After being out of the sport for a number of years due to work obligations, I finally got the opportunity to jump back in to it full force last year. I purchased a 1/2 doz. x-jammers from a friend and was very pleased with the results. Well it's time to buy more arrows and I was wondering if I am giving up any thing by shooting .003 streightness vs. .001 in a X7, or will the carbons be more consistent over time? I want to spend my money wisely. Thanks for your opinions.


----------



## DRFrance (Feb 4, 2006)

*Ratings are improved*

The ratings are improving for your arrows... and they last longer in the target butts.
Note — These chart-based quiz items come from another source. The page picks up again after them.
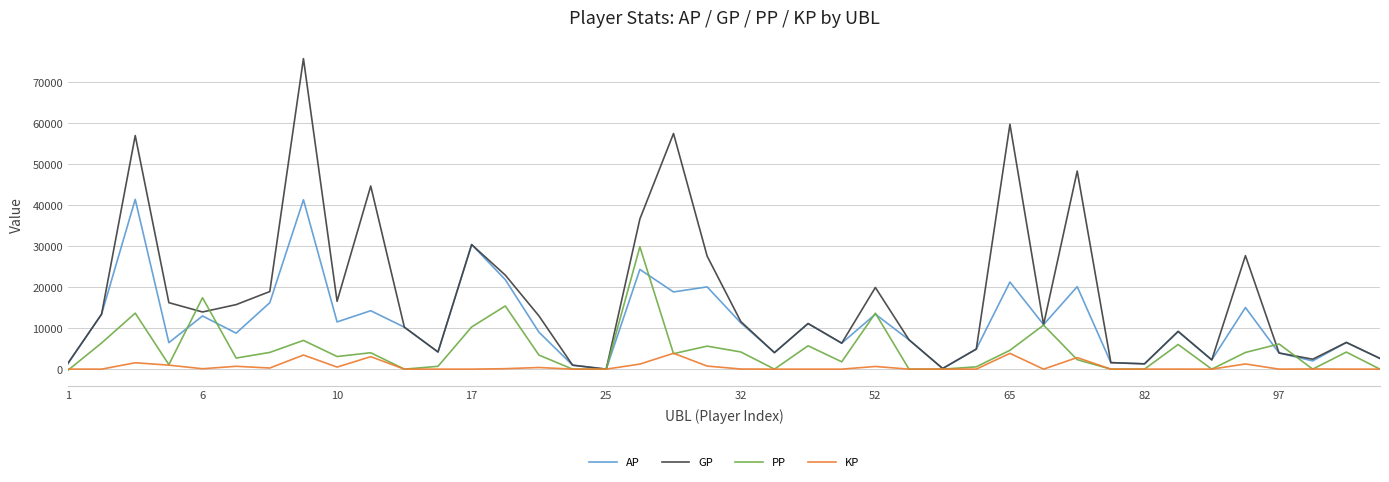

List the series in order of their peak value, highest first.

GP, AP, PP, KP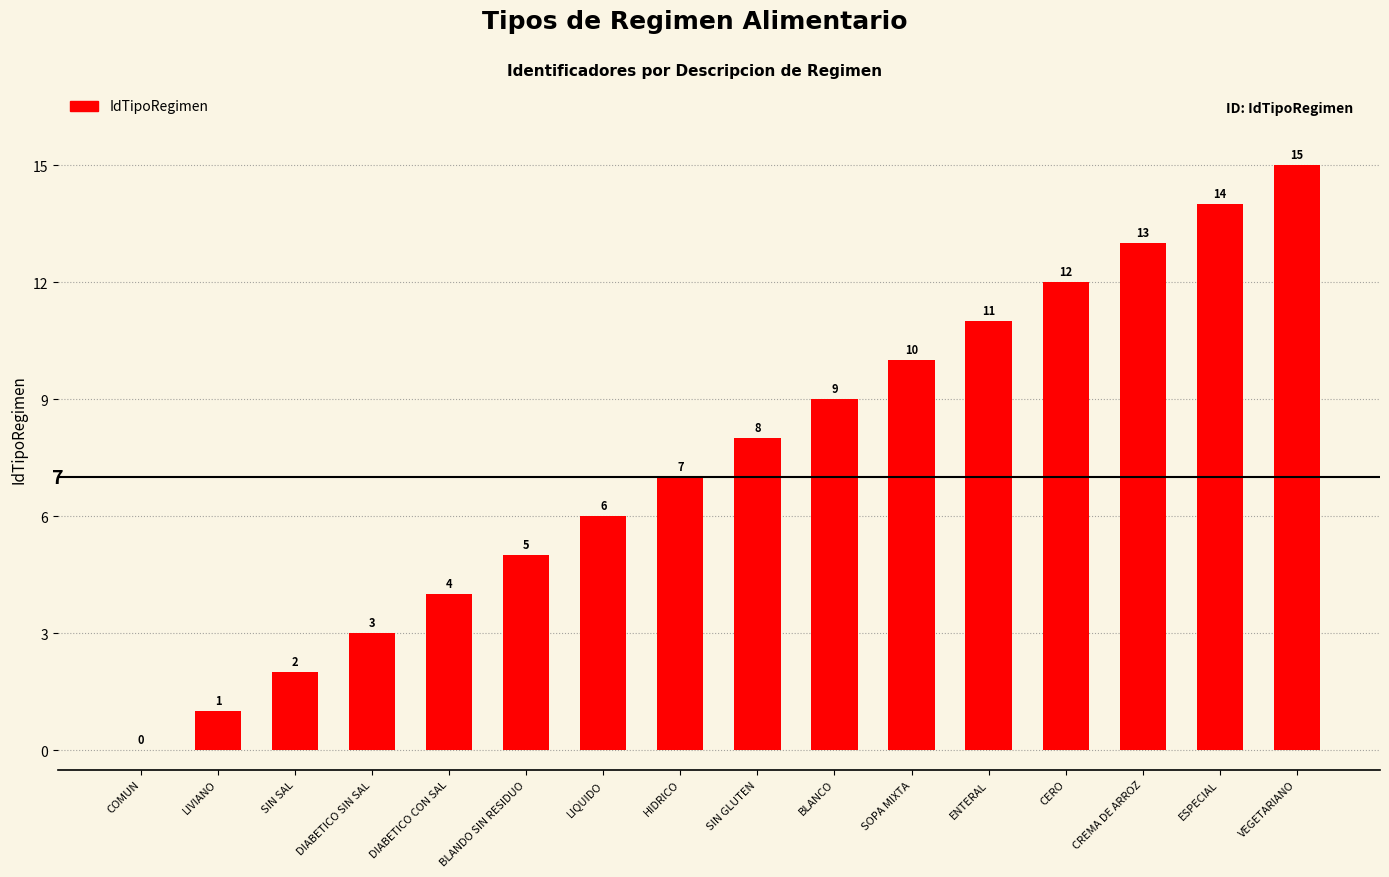

True or false: the data shows 4 at CERO.

False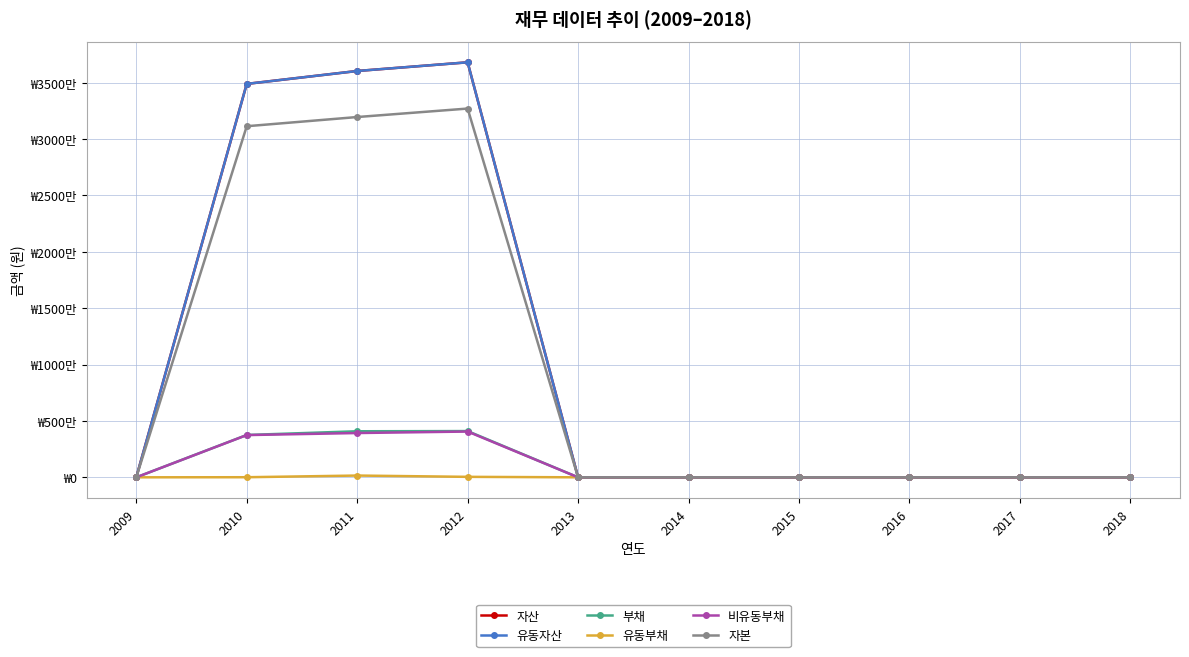

The 유동자산 series shows 0 at 2015. True or false?

True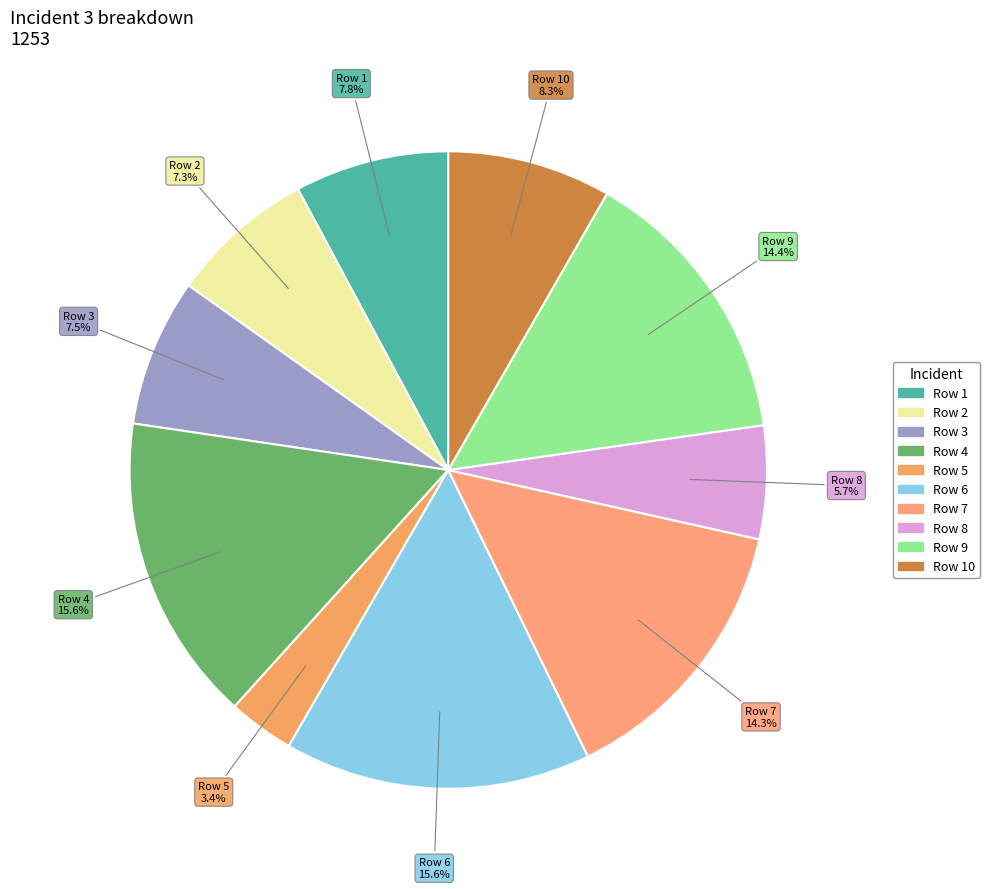

Is it true that Row 2 is 7% of the pie?

True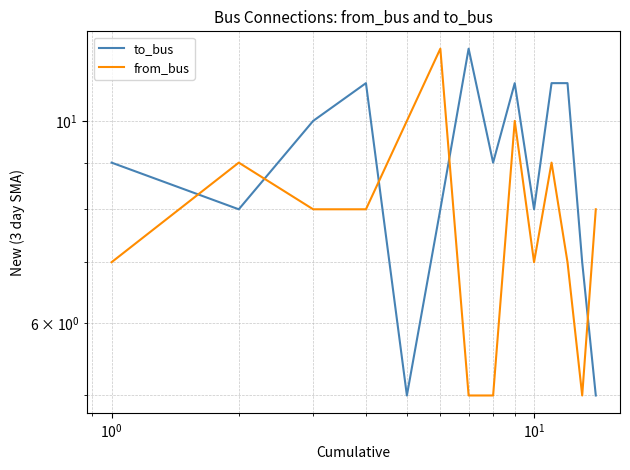

How many values in the from_bus series are below 8?

6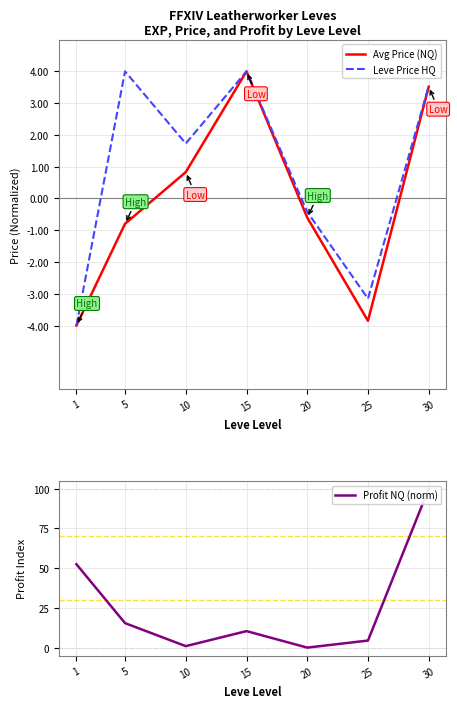

How many lines are shown in the chart?

3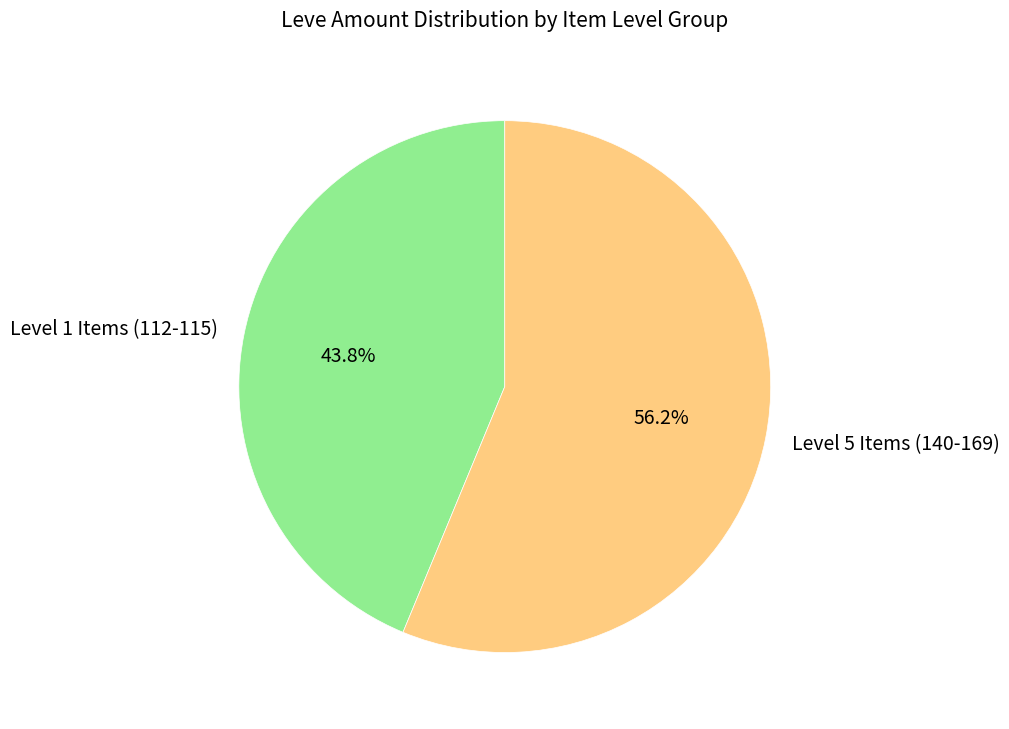

Does Level 1 Items (112-115) account for over 50% of the chart?

No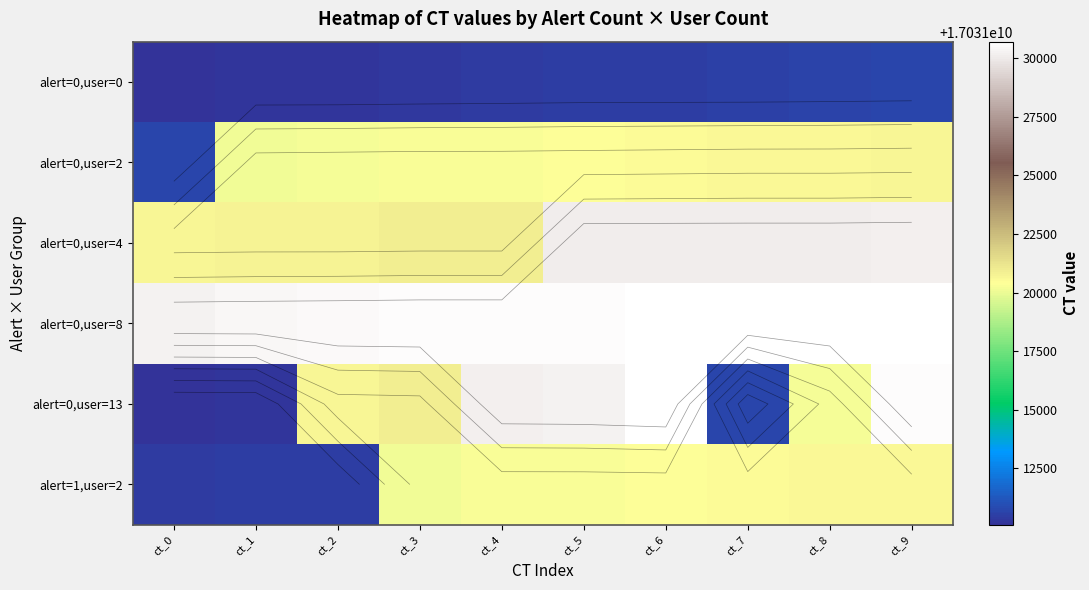

Rank the series by their maximum value, from lowest to highest.

alert=0,user=0, alert=1,user=2, alert=0,user=2, alert=0,user=4, alert=0,user=8, alert=0,user=13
I seem to get much longer life from my X-Jammers as well.

Good luck


----------



## AT_X_HUNTER (Aug 10, 2005)

Personally I get way more life out of my carbons. I would go through a dozen alums a year. I still have my first set of carbons. last year I went to CX with the X-Jammers and I haven't looked back.


----------



## michigan ken (Mar 25, 2007)

Thanks for your posts.


----------



## field14 (May 21, 2002)

The GoldTip 22-series, in the Ultra-lite Pro's have the same tolerances as the ACC....0.001

"Large diameter shafts don’t have to be heavy. Nor do lightweight shafts have to be week. The Ultralight Series 22 is the perfect marriage of light weight, large diameter and Gold Tip toughness. When tested against other large diameter carbon shafts, the Ultralight Series 22 has shown nearly double the impact strength, and at an amazing 7.3grains per inch. Ultralight Series 22 arrows are available in two grades, the standard Ultralight at +/-005” and the _Ultralight Pro at +/-.001”, and are FITA legal at a .338” outside diameter."_

Here's the GoldTip link.....just offering up another carbon arrow possibility.

http://www.goldtip.com/products/family.asp?cid=5-1D2A3285-C550-4D31-970B-C46174815B46&rnd=240664640

field14


----------